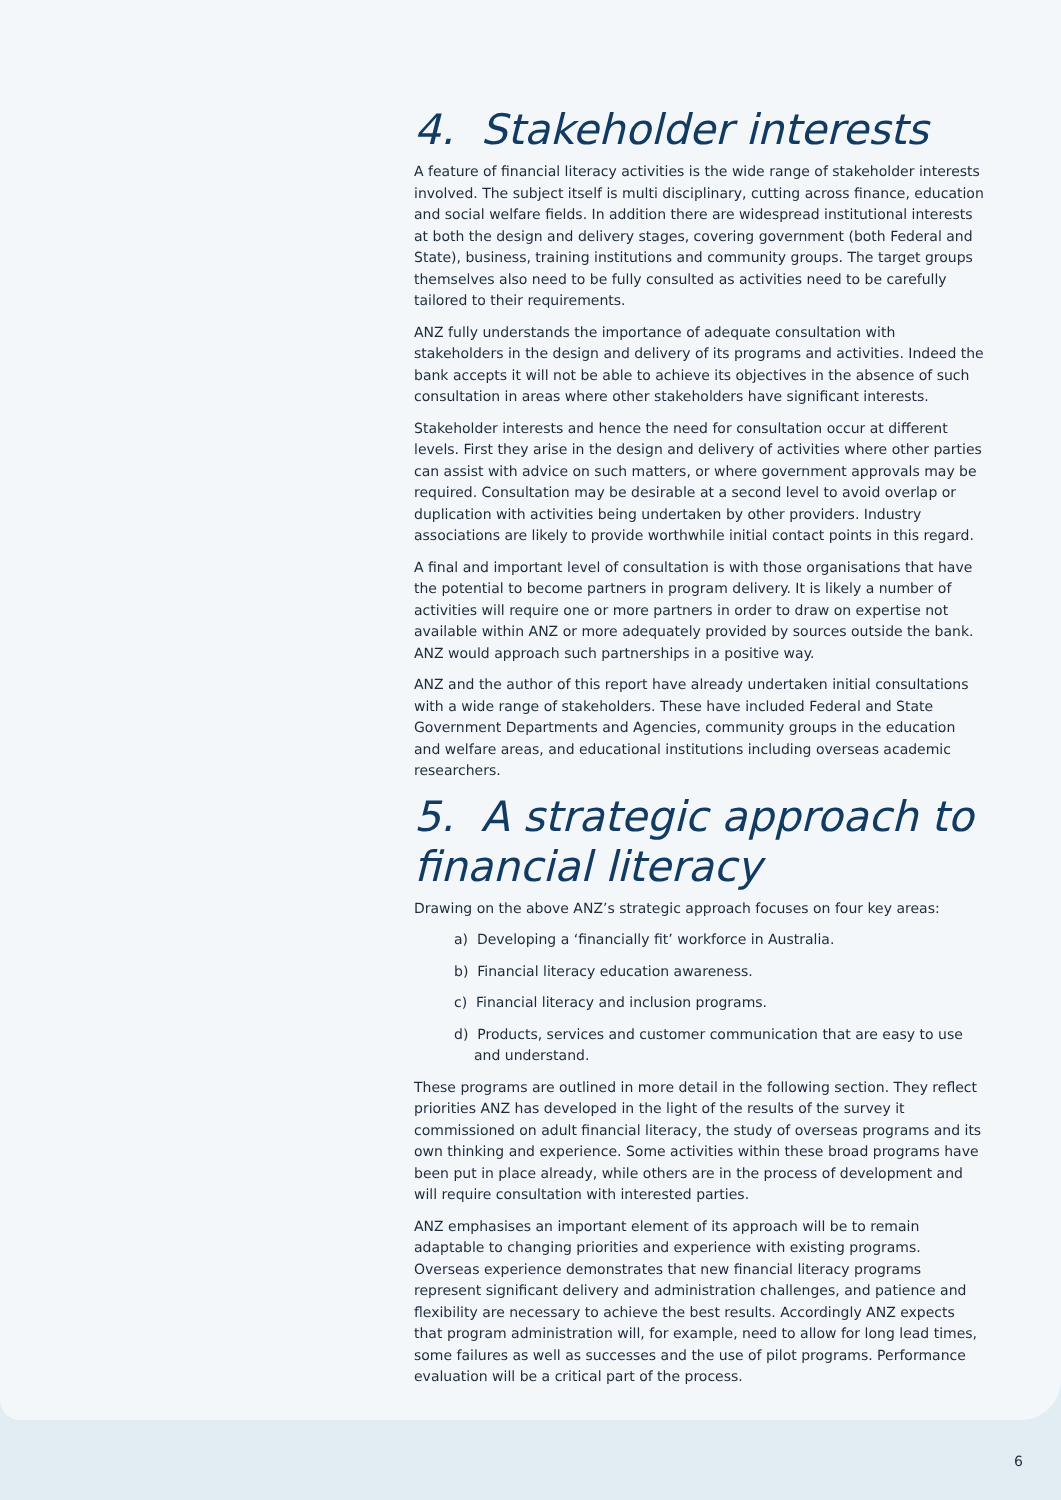4. Stakeholder interests
A feature of financial literacy activities is the wide range of stakeholder interests involved. The subject itself is multi disciplinary, cutting across finance, education and social welfare fields. In addition there are widespread institutional interests at both the design and delivery stages, covering government (both Federal and State), business, training institutions and community groups. The target groups themselves also need to be fully consulted as activities need to be carefully tailored to their requirements.
ANZ fully understands the importance of adequate consultation with stakeholders in the design and delivery of its programs and activities. Indeed the bank accepts it will not be able to achieve its objectives in the absence of such consultation in areas where other stakeholders have significant interests.
Stakeholder interests and hence the need for consultation occur at different levels. First they arise in the design and delivery of activities where other parties can assist with advice on such matters, or where government approvals may be required. Consultation may be desirable at a second level to avoid overlap or duplication with activities being undertaken by other providers. Industry associations are likely to provide worthwhile initial contact points in this regard.
A final and important level of consultation is with those organisations that have the potential to become partners in program delivery. It is likely a number of activities will require one or more partners in order to draw on expertise not available within ANZ or more adequately provided by sources outside the bank. ANZ would approach such partnerships in a positive way.
ANZ and the author of this report have already undertaken initial consultations with a wide range of stakeholders. These have included Federal and State Government Departments and Agencies, community groups in the education and welfare areas, and educational institutions including overseas academic researchers.
5. A strategic approach to financial literacy
Drawing on the above ANZ’s strategic approach focuses on four key areas:
a) Developing a ‘financially fit’ workforce in Australia.
b) Financial literacy education awareness.
c) Financial literacy and inclusion programs.
d) Products, services and customer communication that are easy to use and understand.
These programs are outlined in more detail in the following section. They reflect priorities ANZ has developed in the light of the results of the survey it commissioned on adult financial literacy, the study of overseas programs and its own thinking and experience. Some activities within these broad programs have been put in place already, while others are in the process of development and will require consultation with interested parties.
ANZ emphasises an important element of its approach will be to remain adaptable to changing priorities and experience with existing programs. Overseas experience demonstrates that new financial literacy programs represent significant delivery and administration challenges, and patience and flexibility are necessary to achieve the best results. Accordingly ANZ expects that program administration will, for example, need to allow for long lead times, some failures as well as successes and the use of pilot programs. Performance evaluation will be a critical part of the process.
6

::::::::::

▸ **WHAT THE EXERCISE ASKS**: Work out how many lines in the records hold the word "strategic", and answer with that number alone.

▸ **RESPONSE BOX**: 2